▶

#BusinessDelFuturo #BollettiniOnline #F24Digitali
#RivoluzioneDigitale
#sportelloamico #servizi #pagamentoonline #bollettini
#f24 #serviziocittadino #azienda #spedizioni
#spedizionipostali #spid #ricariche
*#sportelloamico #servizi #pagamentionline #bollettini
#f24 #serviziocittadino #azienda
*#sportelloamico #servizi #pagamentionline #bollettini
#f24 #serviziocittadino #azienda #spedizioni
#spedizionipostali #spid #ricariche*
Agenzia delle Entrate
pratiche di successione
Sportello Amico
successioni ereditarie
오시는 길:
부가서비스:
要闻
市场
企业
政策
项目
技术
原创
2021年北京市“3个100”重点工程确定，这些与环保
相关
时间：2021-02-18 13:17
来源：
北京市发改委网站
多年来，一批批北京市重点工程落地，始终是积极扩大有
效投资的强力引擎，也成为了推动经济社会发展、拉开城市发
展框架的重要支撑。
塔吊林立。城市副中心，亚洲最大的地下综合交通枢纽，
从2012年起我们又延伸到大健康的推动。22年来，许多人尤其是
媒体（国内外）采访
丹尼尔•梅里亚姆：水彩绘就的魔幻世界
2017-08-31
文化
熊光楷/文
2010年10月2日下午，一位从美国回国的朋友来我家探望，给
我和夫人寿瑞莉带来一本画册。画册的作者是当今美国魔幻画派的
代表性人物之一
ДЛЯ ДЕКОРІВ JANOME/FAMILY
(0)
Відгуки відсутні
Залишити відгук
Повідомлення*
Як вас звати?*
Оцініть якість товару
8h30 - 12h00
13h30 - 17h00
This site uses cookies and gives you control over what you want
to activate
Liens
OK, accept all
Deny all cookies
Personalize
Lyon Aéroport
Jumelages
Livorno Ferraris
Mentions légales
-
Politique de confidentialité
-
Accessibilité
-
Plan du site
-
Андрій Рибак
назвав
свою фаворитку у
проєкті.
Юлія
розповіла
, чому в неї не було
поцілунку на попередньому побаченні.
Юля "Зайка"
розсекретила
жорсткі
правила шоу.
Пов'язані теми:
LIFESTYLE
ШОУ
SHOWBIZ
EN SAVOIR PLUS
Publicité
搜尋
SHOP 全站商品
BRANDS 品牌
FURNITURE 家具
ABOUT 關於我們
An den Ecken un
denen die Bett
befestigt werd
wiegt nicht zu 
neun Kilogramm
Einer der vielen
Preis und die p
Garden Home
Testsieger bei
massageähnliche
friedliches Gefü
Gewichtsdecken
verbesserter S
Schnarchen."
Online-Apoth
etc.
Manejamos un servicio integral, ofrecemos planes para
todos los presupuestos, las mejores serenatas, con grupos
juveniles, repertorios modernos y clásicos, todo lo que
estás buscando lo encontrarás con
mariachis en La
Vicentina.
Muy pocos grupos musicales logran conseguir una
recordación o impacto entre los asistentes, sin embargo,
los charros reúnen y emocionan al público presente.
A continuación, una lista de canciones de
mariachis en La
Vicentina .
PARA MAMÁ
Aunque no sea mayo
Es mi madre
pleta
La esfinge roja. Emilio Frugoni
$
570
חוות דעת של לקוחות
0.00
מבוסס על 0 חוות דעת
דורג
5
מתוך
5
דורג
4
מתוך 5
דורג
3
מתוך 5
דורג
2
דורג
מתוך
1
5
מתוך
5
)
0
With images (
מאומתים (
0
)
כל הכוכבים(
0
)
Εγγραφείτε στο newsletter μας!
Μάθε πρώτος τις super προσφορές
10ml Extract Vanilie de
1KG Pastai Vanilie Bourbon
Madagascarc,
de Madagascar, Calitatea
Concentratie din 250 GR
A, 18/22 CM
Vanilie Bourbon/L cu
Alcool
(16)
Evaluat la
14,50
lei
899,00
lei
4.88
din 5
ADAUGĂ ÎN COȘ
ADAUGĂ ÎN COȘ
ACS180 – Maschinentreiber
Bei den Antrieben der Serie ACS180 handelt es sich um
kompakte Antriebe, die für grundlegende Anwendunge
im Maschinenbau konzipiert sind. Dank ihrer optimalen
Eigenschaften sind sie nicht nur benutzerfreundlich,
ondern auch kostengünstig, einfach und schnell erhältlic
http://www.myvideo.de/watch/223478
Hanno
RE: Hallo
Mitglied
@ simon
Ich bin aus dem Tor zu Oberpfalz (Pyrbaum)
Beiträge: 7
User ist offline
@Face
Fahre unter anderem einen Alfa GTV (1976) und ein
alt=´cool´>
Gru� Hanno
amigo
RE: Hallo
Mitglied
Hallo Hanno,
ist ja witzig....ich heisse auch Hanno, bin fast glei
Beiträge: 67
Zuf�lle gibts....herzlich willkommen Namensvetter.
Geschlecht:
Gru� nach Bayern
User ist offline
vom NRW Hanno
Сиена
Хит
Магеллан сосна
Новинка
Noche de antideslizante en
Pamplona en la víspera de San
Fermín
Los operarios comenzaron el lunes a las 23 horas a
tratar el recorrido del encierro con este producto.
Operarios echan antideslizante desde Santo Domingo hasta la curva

◀

> [TASK STATEMENT] Report all lines of the data that include the word "sind".

> [FINAL ANSWER]
im Maschinenbau konzipiert sind. Dank ihrer optimalen
Eigenschaften sind sie nicht nur benutzerfreundlich,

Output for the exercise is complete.